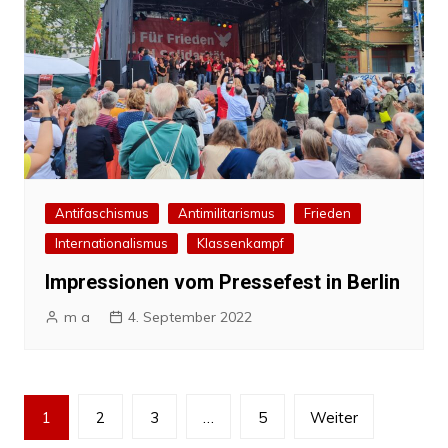
Antifaschismus
Antimilitarismus
Frieden
Internationalismus
Klassenkampf
Impressionen vom Pressefest in Berlin
m a
4. September 2022
Beitragsnavigation
1
2
3
…
5
Weiter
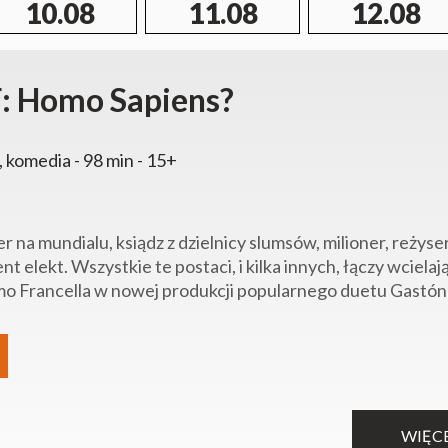
10.08
11.08
12.08
: Homo Sapiens?
, komedia - 98 min - 15+
r na mundialu, ksiądz z dzielnicy slumsów, milioner, reżyse
nt elekt. Wszystkie te postaci, i kilka innych, łączy wciela
mo Francella w nowej produkcji popularnego duetu Gastón 
WIĘC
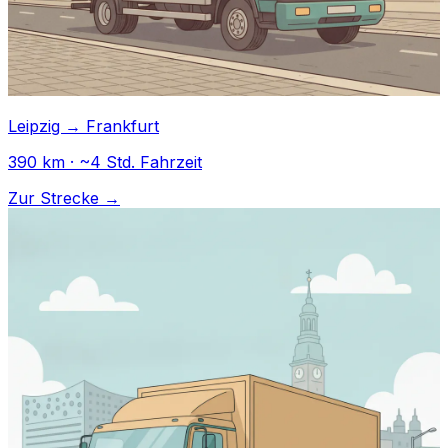
Leipzig → Frankfurt
390 km · ~4 Std. Fahrzeit
Zur Strecke →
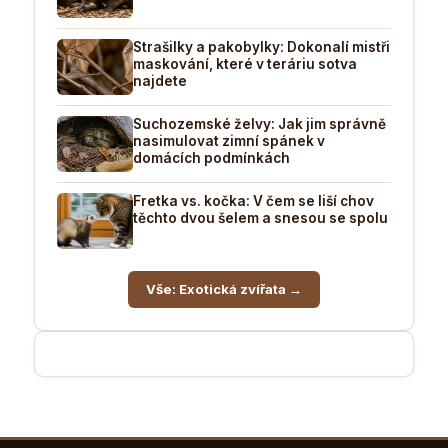
Strašilky a pakobylky: Dokonalí mistři
maskování, které v teráriu sotva
najdete
Suchozemské želvy: Jak jim správně
nasimulovat zimní spánek v
domácích podmínkách
Fretka vs. kočka: V čem se liší chov
těchto dvou šelem a snesou se spolu
Vše: Exotická zvířata →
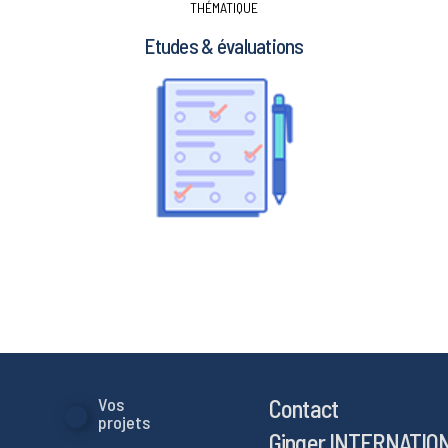
THÉMATIQUE
Etudes & évaluations
Contact
Vos
projets
Ginger INTERNATIO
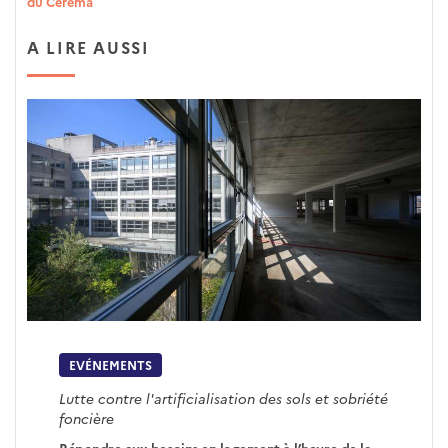
du Cerema
A LIRE AUSSI
EVÉNEMENTS
Lutte contre l'artificialisation des sols et sobriété
foncière
Répondre aux besoins en logement à l’heure de la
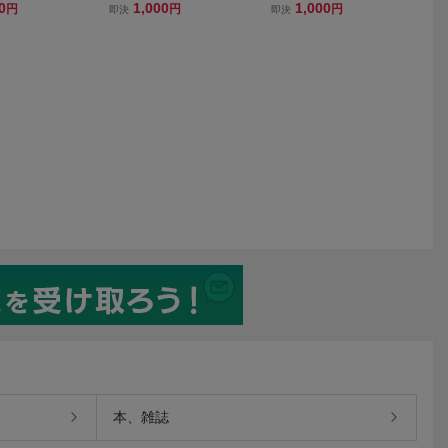
ン入りフォト◆25
イン入り写真◆25x20cm☆
ン◆サイン入りフォト◆25
0
1,000
1,000
円
円
円
即決
即決
x20cm☆
本、雑誌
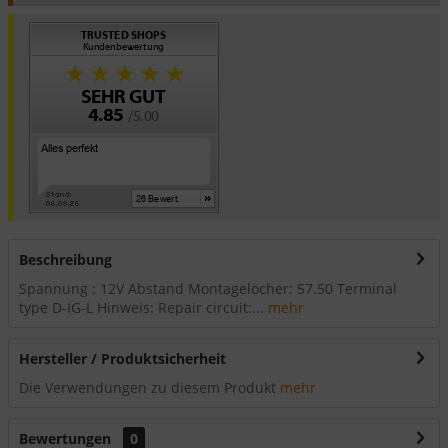
Beschreibung
Spannung : 12V Abstand Montagelöcher: 57.50 Terminal
type D-IG-L Hinweis: Repair circuit:...
mehr
Hersteller / Produktsicherheit
Die Verwendungen zu diesem Produkt
mehr
Bewertungen
0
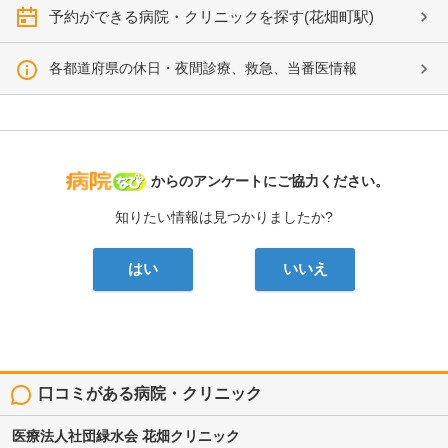
予約ができる病院・クリニックを探す(花畑町駅)
各都道府県の休日・夜間診療、救急、当番医情報
病院なび
からのアンケートにご協力ください。
知りたい情報は見つかりましたか?
はい
いいえ
口コミがある病院・クリニック
医療法人社団緑水会
花畑クリニック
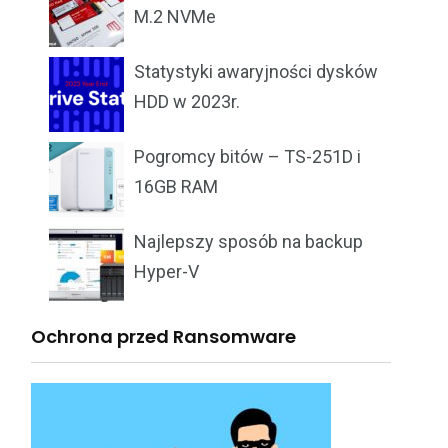
M.2 NVMe
Statystyki awaryjności dysków
HDD w 2023r.
Pogromcy bitów – TS-251D i
16GB RAM
Najlepszy sposób na backup
Hyper-V
Ochrona przed Ransomware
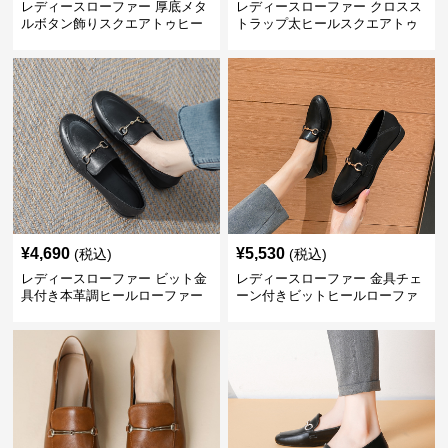
レディースローファー 厚底メタ
レディースローファー クロスス
ルボタン飾りスクエアトゥヒー
トラップ太ヒールスクエアトゥ
ルローファー
ローファー
¥
4,690
¥
5,530
(税込)
(税込)
レディースローファー ビット金
レディースローファー 金具チェ
具付き本革調ヒールローファー
ーン付きビットヒールローファ
ー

TO DO> Every line in the listing above that mentions "レディースローファー" should be returned.

RESPONSE TO THE TASK>
レディースローファー 厚底メタ
レディースローファー クロスス
レディースローファー ビット金
レディースローファー 金具チェ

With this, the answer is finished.